Daun jambu biji (Psidium guajava L) mengandung berbagai senyawa metabolit sekunder antara lain tanin, minyak atsiri, flavonoid, dan saponin. Senyawa-senyawa tersebut berpotensi sebagai antioksidan dan bahan pengawet alami.[1] Daun jambu biji dikenal sebagai bahan obat tradisional untuk batuk dan diare. Jus jambu biji “bangkok” juga dianggap berkasiat untuk membantu penyembuhan penderita demam berdarah dengue. Daun jambu biji sudah dikenal sejak dahulu sebagai pencegah dan mengurangi diare. 3 helai daun jambu biji direbus dengan 2 gelas air putih lalu direbus,lalu disaring dan diminumkan pada orang yang terkena diare. uah jambu biji mengandung banyak vitamin dan serat, sehingga sangat cocok sekali dikonsumsi untuk menjaga kesehatan. Warna daging jambu biji yang merah mengidikasikan jambu biji kaya akan vitamin A untuk kesehatan mata dan antioksidan. Buah jambu biji sangat cocok sekali dikonsumsi di siang hari karena buahnya yang segar dan mendinginkan badan. Kandungan Nutrisi yang terdapat pada jambu yang bermanfaat untuk tubuh adalah asam askorbat atau vitamin C.di dalam jambu biji terdapat 126 miligram vitamin C lebih dari 90 miligram asam askorbat diperlukan untuk orang orang setipa harinya atau untuk perempuan sekitar 75 miligram.menurut Linus pauling institute.vitamin C membantu bagian menjaga bagian setiap jaringan tubuh anda.vitamin C sendiri berperan menumbuhkan kolagen.protein yang mendukung sel dan jaringan tibuh anda tetap utuh.dan Tanpa vitamin C tubuh anda bisa mengalami pecah pembulu darah.robeknya kulit dan gigi.

Penanaman:

Jarak tanam antara baris sebaiknya agak lebar, kira-kira 3,5 m – 4 m, jarak tanam antar pohon 2,7 m – 3,6 m. Pilih bibit dari varietas murni akar tumbuh sempurna, tidak berpenyakit. Didaearh yang sering tergenang air jangan ditanam dimusim hujan. Dasar lubang tanam diberi pupuk organik dan dicampur dengan pupuk kimia.

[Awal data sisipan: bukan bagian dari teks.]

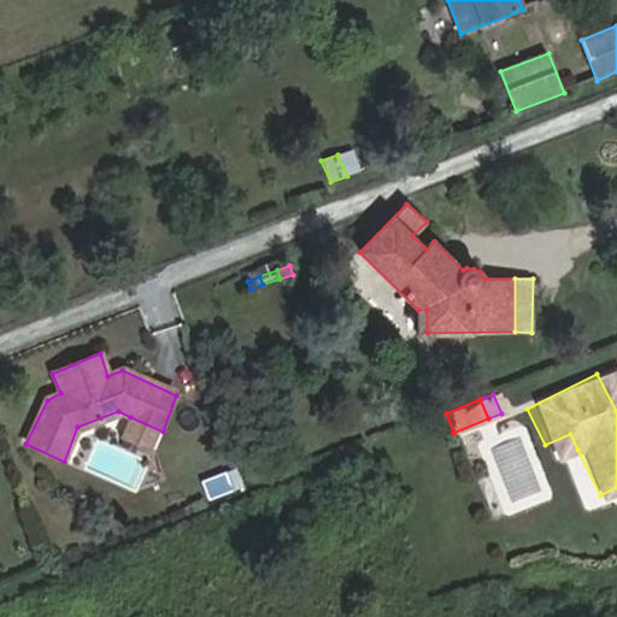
[(163,432),(130,417),(122,438),(154,453),(163,432)]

Setelah bibit ditanam permanen, diikat dengan penyangga untuk menghindari angin kencang yang bisa membuat penyambungan dan akar terluka. Pada pohon yang masih terlalu muda jika berbunga harus segera dihilangkan, karena jika sampai berbuah akan mempengaruhi perumbuhan pohon. Buang tunas air yang tumbuh pada batang bawah. Untuk meminimalkan gangguan pada pertumbuan, disekitar pohon harus dibersihkan. Lakukan pemangkasancsupaya batang dan daun tumbuh merata, tidak saling bertumpukan, supaya semua daun bisa beasimilasi, usahakan tinggi pohon maksimal 2 m supaya mempermudah membungkus buah. Pada musim kemarau harus diperhatikan metode pemupukan sering tapi sedikit, dapat digunakan cara pengairan sekaligus pemupukan.  Pembungkusan Buah yang tumbuh di pohon, akan tergantung pada kondisi pohon tersebut. Buah yang terlalu banyak, akan tumbuh kecil, kulit mengkilat, dan mutu jelak. Prinsipnya setiap cabang hanya ada 1-2 buah saja, pada cabang yang kurus atau pendek tidak boleh ada buahnya. Buang buah yang kecil, menghadap ke atas, berbentuk tidak bagus, terluka atau terkena penyakit, dan cabang yang terlalu banyak buahnya.